Malioboro is the most famous street in Yogyakarta. Located in the heart of Yogya, this is the city’s main street, and was once the ceremonial avenue for the Sultan to pass through on his way to and from the Keraton. During such occasions Malioboro would be festively decorated with flowers. Some say that the name Malioboro” derives from the name of the British governor Marlborough from the era when Britain ruled the archipelago, between 1811-1816.
Near the north gate of the Keraton or palace are grand Dutch colonial buildings that are now the Central Post Office and the Bank Dagang Negara. Walking further north is the well laid out State Guest House, which was once the home of the Dutch Resident, but which after Independence became the presidential palace when Yogya was the capital of the young Republic.

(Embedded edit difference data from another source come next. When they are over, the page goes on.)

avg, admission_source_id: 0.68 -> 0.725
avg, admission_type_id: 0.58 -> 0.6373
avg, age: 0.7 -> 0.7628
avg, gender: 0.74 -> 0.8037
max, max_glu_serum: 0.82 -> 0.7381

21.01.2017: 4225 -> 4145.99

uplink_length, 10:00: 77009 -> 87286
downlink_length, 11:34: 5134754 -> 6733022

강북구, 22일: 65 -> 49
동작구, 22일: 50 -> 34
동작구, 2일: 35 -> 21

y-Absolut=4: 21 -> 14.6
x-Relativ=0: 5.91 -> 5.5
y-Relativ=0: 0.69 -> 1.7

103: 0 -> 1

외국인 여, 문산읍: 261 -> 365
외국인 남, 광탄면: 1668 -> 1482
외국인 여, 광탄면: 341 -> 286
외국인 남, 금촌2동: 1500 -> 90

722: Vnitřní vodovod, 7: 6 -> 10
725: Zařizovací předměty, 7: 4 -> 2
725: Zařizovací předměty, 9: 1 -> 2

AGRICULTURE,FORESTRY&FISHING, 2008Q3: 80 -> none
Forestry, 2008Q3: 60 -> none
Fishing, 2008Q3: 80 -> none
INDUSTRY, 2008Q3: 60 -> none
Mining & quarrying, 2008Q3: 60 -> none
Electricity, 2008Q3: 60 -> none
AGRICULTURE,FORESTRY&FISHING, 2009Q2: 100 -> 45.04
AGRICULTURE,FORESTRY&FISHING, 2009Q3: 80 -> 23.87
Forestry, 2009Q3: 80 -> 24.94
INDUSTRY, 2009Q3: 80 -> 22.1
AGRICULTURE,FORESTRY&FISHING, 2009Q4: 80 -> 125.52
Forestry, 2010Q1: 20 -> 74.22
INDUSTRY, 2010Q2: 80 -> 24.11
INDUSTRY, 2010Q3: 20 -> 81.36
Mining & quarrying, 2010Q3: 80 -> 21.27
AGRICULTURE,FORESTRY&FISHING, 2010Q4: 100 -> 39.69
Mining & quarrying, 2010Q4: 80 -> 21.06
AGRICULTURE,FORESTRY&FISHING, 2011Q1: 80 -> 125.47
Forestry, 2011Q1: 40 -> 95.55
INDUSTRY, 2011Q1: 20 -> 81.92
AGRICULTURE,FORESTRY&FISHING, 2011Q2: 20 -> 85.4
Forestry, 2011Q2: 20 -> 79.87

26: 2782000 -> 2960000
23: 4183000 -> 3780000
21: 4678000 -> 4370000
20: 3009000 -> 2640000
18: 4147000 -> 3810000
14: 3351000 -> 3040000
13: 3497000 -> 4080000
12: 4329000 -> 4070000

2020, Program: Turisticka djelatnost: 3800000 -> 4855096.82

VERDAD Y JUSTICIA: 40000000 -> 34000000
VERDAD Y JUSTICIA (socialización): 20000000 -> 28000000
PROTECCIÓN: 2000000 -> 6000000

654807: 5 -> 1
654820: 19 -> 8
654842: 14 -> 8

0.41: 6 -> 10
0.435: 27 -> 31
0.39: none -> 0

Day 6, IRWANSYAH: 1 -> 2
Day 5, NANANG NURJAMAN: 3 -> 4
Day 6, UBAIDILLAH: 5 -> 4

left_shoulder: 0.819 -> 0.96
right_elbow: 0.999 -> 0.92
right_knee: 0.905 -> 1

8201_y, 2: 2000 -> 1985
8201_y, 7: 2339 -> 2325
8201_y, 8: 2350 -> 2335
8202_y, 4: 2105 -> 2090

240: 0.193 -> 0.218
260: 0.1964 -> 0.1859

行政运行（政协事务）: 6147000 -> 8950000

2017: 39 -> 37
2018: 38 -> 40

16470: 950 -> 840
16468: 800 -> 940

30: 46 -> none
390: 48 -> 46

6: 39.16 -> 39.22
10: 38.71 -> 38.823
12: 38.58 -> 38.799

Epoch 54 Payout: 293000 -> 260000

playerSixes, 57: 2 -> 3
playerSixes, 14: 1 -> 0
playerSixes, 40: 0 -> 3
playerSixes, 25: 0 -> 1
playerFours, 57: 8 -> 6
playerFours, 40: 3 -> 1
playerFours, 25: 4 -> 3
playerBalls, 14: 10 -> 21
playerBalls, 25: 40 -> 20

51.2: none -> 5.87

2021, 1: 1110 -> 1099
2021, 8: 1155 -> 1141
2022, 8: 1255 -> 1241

President Soekarno stayed here between 1946-1949.
Across the road is the Vredenburg fort, which used to be the barracks of Dutch soldiers and is now a center for arts and painting exhibitions.
On the same side of the road is Beringharjo market, Yogya’s crowded main market, where you can buy batik and souvenirs at cheap prices.
On Malioboro you will also find Yogyakarta’s oldest hotel, the Garuda Hotel, built in Dutch colonial architecture.
While steeped in history, today, Malioboro is the place to come to shop. It packed with shops selling curiosities, and street vendors offering souvenirs at affordable prices, so you’re bound to find something of interest in this street.
If you’re after some batik to take home as a souvenir, then Malioboro is the right place for you. From house dresses to formal batik wear, this street has them all. Batik can also be made into bags, table cloths, bed sheets, pillow covers, curtains, and a whole lot more.
The best way to take in the sights of Malioboro is on foot. Stalls and stores line up the streets. You won’t need a car when the next stall to browse is right next door. There are so many wares to choose from here, that you just might need to return the next day to finish all your shopping.
At night, the street comes alive with merchants opening up tents serving all kinds of local cuisine. You need to sit down cross-legged in the tents, which the locals refer to as “lesehan”. Enjoy your meal while taking in Malioboro’s vibrant nightlife. It’s an experience you shall not forget.